*YOUR ASSIGNMENT:*
From the records below, copy out each line that has the word "Audiobooks".

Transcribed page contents
•••••

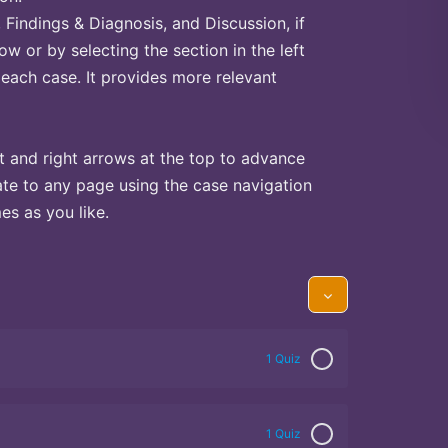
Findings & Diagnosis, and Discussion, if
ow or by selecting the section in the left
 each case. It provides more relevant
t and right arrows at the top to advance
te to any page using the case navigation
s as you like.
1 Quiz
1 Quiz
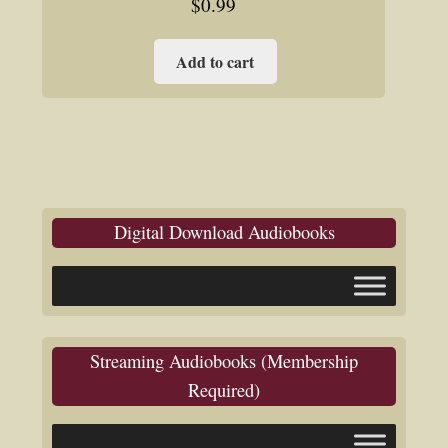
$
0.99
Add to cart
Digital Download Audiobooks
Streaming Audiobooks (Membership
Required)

•••••

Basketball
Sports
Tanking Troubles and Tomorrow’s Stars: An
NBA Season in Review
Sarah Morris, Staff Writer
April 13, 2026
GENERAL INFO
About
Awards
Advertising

•••••

*SOLUTION FOR THIS EXERCISE:*
Digital Download Audiobooks
Streaming Audiobooks (Membership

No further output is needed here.